Last year, Canada celebrated 150 years since Confederation and many Indigenous people found the event deeply problematic, arguing it reinforces the country's ongoing colonialism. Ryan McMahon charts a course for the next 150 years.
(Ryan McMahon)

Last year, Canada celebrated 150 years since Confederation and many Indigenous people found the event deeply problematic, arguing it reinforces the country's ongoing colonialism. Ryan McMahon charts a course for the next 150 years.

McMahon's series, 12 Steps to Decolonizing Canada, aired last summer on Day 6. It received the Sam Ross award for Opinion and Commentary at the 2018 RTDNA awards.

You can find the full series below.

Ryan McMahon's 12-step guide to decolonization 3:08

Part 1: Colonialism is definitely a thing

If I could buy Canada one gift on its 150th birthday, I'd buy it a 12-step program. No, not that 12-step program. A 12-step program on decolonization. 

In fact, if I had three wishes and a shirtless, magic genie ... well, it'd be awkward. But, I'd use all three of those wishes on an effort to decolonize this country. 
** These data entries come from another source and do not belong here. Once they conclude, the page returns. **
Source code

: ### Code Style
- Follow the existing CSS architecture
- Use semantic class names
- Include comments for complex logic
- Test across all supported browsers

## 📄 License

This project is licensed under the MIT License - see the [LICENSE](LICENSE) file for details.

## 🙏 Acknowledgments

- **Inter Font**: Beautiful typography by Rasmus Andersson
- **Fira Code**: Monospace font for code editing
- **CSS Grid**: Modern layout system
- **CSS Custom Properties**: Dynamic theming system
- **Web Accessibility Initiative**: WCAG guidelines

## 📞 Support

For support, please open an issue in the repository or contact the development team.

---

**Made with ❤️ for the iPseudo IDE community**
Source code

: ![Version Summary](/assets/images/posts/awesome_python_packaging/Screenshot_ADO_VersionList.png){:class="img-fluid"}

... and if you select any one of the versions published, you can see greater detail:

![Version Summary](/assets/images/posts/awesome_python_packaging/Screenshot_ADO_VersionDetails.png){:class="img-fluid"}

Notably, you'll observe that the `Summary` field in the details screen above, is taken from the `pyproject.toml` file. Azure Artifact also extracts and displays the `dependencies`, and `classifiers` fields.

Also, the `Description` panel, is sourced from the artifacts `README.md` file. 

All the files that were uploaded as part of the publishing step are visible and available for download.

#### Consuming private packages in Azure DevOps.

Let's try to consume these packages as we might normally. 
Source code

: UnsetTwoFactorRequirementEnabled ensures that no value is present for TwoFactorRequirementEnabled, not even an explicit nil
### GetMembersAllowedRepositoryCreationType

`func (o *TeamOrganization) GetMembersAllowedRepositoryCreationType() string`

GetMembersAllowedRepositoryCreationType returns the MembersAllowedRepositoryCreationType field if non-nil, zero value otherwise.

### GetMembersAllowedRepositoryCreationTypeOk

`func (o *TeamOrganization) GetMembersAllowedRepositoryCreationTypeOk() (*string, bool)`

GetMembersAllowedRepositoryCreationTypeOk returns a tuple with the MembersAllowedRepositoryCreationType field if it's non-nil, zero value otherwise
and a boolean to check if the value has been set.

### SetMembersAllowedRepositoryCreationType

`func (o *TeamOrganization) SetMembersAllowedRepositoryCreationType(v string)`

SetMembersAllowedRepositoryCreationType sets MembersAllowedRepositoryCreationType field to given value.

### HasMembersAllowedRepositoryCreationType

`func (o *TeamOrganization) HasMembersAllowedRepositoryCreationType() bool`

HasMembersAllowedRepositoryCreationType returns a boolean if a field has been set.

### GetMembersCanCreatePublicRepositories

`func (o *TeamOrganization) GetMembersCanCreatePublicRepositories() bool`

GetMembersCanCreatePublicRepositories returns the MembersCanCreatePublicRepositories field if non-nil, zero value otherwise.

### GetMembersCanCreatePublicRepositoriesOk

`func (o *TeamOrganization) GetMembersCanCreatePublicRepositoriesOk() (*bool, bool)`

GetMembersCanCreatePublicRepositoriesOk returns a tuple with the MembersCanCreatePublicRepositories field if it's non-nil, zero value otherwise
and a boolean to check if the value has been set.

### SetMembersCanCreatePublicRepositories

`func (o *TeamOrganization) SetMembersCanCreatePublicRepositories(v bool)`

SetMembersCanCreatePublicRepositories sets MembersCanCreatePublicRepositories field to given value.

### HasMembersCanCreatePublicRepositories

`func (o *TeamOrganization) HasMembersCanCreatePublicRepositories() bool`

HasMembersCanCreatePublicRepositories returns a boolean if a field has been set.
Part 2: A guide to Canada's colonial founding documents

First, read The Indian Act. It's a good place to start. You'll see the deep-seated racism shine through the text. If it helps, imagine Kevin Spacey, Sir Ben Kingsley or Keanu Reeves dressed up in pre-confederation garb. 

Close your eyes and imagine them reading it out loud! You'll get a sense of the racist roots of this country.


Part 3: The treaty edition

Arguably the most important treaty ever signed in North America, The Dish With One Spoon Treaty carried three basic tenets: Only take what you need; always leave something in the dish for everybody else, including the dish; and third, you keep the dish clean.

That was the treaty between us and nature, and the treaty between us and everybody else. That was Indigenous peoples' vision for our homelands.


Part 4: Why land matters

Canada was built on stolen, appropriated, bought, decommissioned, de-listed, traded, abandoned, sold and gifted Indian land. My obvious contention this week is that through time, Canada has done a good job, purposely or otherwise, at erasing Indigenous people from the land.

The reserve system? Put them on a postage stamp sized area of land, defined by boundaries that are too small.


Part 5: Listen to us

I considered doing a well-researched, fact-filled, hyperlinked, resource-supported finale to the mini-series. I started down that road and got about halfway done the writing.

My goal here was to present a path to decolonization in Canada. I've tried. ... Then it hit me. The facts won't make Canadians change their minds.